┌────────

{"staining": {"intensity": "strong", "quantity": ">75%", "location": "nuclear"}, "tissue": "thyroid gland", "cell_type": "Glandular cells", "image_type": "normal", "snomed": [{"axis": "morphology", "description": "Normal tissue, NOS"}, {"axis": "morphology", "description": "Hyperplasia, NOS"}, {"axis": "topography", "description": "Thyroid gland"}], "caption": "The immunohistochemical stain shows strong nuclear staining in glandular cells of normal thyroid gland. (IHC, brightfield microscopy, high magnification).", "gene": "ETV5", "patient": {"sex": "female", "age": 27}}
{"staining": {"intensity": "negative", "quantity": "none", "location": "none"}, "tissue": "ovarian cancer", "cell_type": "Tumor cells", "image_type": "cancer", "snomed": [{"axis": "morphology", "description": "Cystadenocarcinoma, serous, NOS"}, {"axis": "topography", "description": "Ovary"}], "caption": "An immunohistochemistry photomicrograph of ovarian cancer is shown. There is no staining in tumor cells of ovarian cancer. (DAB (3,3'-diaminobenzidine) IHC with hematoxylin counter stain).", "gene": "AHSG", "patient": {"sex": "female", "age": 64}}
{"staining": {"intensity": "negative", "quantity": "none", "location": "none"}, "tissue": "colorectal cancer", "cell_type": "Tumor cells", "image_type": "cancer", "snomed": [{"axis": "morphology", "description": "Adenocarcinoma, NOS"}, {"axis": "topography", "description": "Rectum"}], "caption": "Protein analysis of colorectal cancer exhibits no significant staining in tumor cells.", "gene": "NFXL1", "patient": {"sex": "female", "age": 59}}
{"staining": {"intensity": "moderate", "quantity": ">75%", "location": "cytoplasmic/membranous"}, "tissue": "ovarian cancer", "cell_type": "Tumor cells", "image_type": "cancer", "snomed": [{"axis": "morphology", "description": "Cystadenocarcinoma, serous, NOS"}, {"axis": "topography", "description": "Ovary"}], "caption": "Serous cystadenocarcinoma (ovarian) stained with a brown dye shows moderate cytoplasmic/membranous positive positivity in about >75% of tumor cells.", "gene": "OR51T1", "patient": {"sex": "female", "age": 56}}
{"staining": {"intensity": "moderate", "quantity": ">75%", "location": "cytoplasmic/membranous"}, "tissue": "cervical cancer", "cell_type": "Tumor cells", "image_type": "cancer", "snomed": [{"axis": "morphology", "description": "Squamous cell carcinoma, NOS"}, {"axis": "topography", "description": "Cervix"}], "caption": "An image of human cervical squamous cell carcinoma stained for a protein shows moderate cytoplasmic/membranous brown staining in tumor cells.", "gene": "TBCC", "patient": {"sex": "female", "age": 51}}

└────────

WORK REQUEST: Go through the material and copy out every line with "Ovary" in it.

COMPLETED TASK:
{"staining": {"intensity": "negative", "quantity": "none", "location": "none"}, "tissue": "ovarian cancer", "cell_type": "Tumor cells", "image_type": "cancer", "snomed": [{"axis": "morphology", "description": "Cystadenocarcinoma, serous, NOS"}, {"axis": "topography", "description": "Ovary"}], "caption": "An immunohistochemistry photomicrograph of ovarian cancer is shown. There is no staining in tumor cells of ovarian cancer. (DAB (3,3'-diaminobenzidine) IHC with hematoxylin counter stain).", "gene": "AHSG", "patient": {"sex": "female", "age": 64}}
{"staining": {"intensity": "moderate", "quantity": ">75%", "location": "cytoplasmic/membranous"}, "tissue": "ovarian cancer", "cell_type": "Tumor cells", "image_type": "cancer", "snomed": [{"axis": "morphology", "description": "Cystadenocarcinoma, serous, NOS"}, {"axis": "topography", "description": "Ovary"}], "caption": "Serous cystadenocarcinoma (ovarian) stained with a brown dye shows moderate cytoplasmic/membranous positive positivity in about >75% of tumor cells.", "gene": "OR51T1", "patient": {"sex": "female", "age": 56}}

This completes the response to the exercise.